Ten rzędowy 6-cylindrowiec oznaczony jako M57 zadebiutował w 1998 roku i rozwinął się do stosunkowo dobrej, choć mniej bezpiecznej konstrukcji N57 (2008 r.). To również jednostka bardzo trwała, ale zdecydowanie droższa w eksploatacji. Skupmy się więc na starszym typie.
Jest tu wszystko, czego można się obawiać w silniku Diesla – wtrysk Common Rail, turbo o zmiennej geometrii, koło dwumasowe czy zawór EGR, a nawet klapy wirowe w kolektorze dolotowym. W przypadku wtryskiwaczy to jest ich 6, więc potencjalny wydatek większy niż w silniku 4-cylindrowym. Jednak to wszystko jest bardzo trwałe i wytrzymuje nierzadko ponad 300 tys. km bez awarii. Potem stosunkowo tanio wymieniane lub regenerowane i można dalej jeździć.
Co warto podkreślić to fakt, że nawet najsłabsze warianty tej jednostki o mocach 184 lub 193 KM są bardzo dynamiczne i sprawnie napędzają praktycznie każdy typ samochodu. Tu mała uwaga – rzeczywista pojemność tych silników produkowanych do roku 2004 to 2,9 litra. Wysoki moment obrotowy (ok. 400 Nm lub więcej) sprawia, że katowanie silnika często kończy się… zniszczeniem automatycznej skrzyni biegów. Maksymalnie typ M57 generuje 286 KM i 580 Nm (wariant M57D30TÜ2).
Z zużyciem paliwa oczywiście nie ma co liczyć na wyniki w okolicy 5 l/100 km. BMW Serii 3 (E46) spala wg raportów czytelników Autocentrum ok. 7,5-8,0 l/100 km. Inna sprawa to sposób eksploatacji, który raczej do łagodnych nie należy.

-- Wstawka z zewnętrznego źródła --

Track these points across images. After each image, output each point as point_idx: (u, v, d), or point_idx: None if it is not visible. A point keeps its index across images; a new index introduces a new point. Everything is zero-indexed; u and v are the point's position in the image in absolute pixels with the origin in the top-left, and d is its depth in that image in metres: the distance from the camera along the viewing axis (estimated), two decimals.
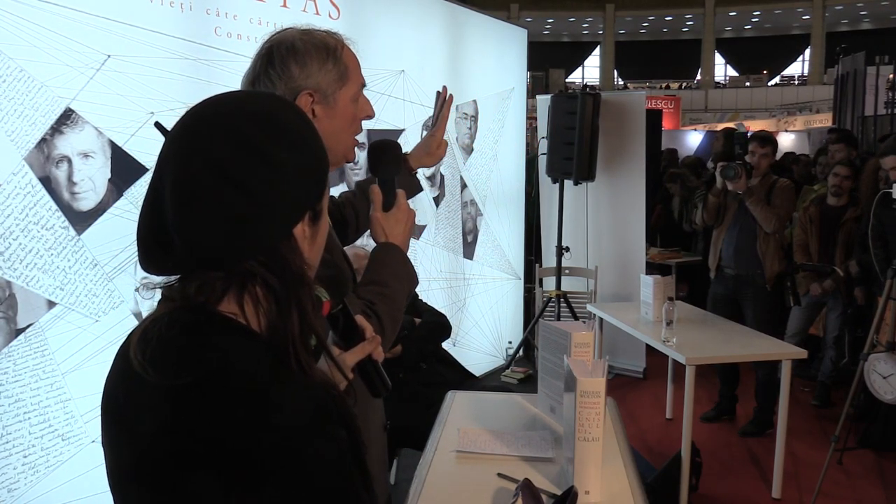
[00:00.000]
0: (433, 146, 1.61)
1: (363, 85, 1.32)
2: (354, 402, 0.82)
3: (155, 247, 0.77)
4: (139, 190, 2.42)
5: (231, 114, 0.78)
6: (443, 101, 1.62)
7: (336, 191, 3.50)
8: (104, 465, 0.81)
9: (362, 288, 1.29)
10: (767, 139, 3.99)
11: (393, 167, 1.38)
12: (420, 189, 1.67)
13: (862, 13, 29.96)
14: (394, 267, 1.32)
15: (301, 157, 0.79)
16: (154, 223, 0.76)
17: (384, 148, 1.38)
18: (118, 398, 0.79)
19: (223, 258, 0.75)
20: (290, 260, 0.78)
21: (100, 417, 0.81)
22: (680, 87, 30.17)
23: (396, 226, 1.34)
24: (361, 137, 1.43)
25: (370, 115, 1.36)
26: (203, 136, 0.76)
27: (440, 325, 3.31)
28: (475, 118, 4.58)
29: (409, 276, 1.35)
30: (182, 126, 0.78)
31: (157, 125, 0.83)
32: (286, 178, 0.76)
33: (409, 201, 1.44)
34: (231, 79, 2.66)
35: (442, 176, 4.32)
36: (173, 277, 0.79)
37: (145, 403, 0.74)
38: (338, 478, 0.72)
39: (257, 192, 0.74)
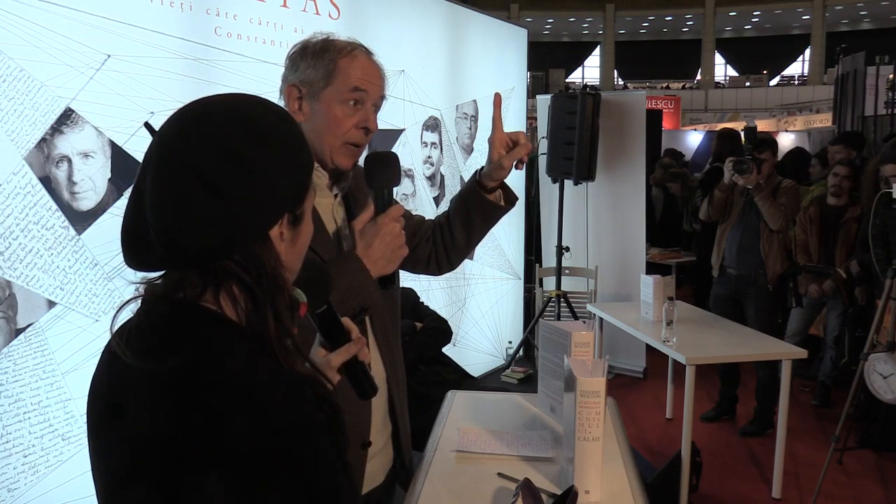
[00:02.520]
0: (494, 157, 1.48)
1: (359, 89, 1.30)
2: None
3: (136, 244, 0.79)
4: None
5: (212, 116, 0.79)
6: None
7: None
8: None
9: None
10: (766, 142, 3.99)
11: (379, 178, 1.35)
12: (502, 208, 1.57)
13: (862, 13, 29.96)
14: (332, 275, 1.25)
15: (279, 162, 0.79)
16: (136, 221, 0.78)
17: (372, 158, 1.37)
18: (103, 390, 0.81)
19: (199, 257, 0.77)
20: (266, 261, 0.79)
21: (86, 418, 0.82)
22: (681, 88, 30.16)
23: (365, 238, 1.31)
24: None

Jedną z wielkich zalet jednostki M57 jest odporność na podniesienie mocy i ogromny potencjał do tuningu, pod warunkiem, że wszystko jest sprawne. Jednak największą wartością posiadania tej jednostki pod maską jest kultura pracy i dobre przyspieszenie na każde zawołanie. A poza regularną wymianą oleju i tankowaniem paliwa z reguły nie ma się czym przejmować.
Najważniejsze zalecenia serwisowe:
- kontrola łańcuchowego napędu rozrządu (bardzo wysoka trwałość)
- kontrola klap wirowych w układzie dolotowym
- kontrola koła pasowego z tłumikiem drgań (awaria kończy się unieruchomieniem silnika)
- częstsze niż zalecane przez komputer wymiany oleju
Polecane samochody:
- BMW Serii 3 (E46 i E90)
- BMW Serii 5 (E60)
- BMW X3 (E83)
- BMW X5 (E53 i E70)
Citroen/Peugeot 2.0 HDI
Ten nowoczesny jak na swoje lata silnik Diesla z wtryskiem Common Rail i filtrem FAP zasłynął nie tylko dobrymi parametrami, ale także wysoką niezawodnością i popularnością. Po wielu latach i ogromnych przebiegach - także ponadprzeciętną trwałością. Był stosowany znacznie dłużej niż 1.9 TDI i stanowi bazę nie tylko dla współczesnych silników Diesla grupy PSA (BlueHDI), ale także Forda. Stosowano go także w samochodach takich marek jak Suzuki czy Volvo.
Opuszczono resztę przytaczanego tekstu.